Task details:
Write out each entry again. Keep every word exactly as it is.

Input:
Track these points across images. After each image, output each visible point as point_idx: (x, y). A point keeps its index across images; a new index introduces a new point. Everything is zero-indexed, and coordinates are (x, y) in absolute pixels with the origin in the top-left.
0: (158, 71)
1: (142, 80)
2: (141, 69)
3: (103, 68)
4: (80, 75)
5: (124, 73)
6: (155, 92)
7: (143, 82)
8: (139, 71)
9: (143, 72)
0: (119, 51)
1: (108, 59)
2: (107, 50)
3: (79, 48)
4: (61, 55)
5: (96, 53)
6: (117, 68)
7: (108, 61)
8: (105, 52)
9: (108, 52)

Solution to this task:
Track these points across images. After each image, output each visible point as point_idx: (x, y). A point keeps its index across images; a new index introduces a new point. Everything is zero-indexed, and coordinates are (x, y) in absolute pixels with the origin in the top-left.
0: (158, 71)
1: (142, 80)
2: (141, 69)
3: (103, 68)
4: (80, 75)
5: (124, 73)
6: (155, 92)
7: (143, 82)
8: (139, 71)
9: (143, 72)
0: (119, 51)
1: (108, 59)
2: (107, 50)
3: (79, 48)
4: (61, 55)
5: (96, 53)
6: (117, 68)
7: (108, 61)
8: (105, 52)
9: (108, 52)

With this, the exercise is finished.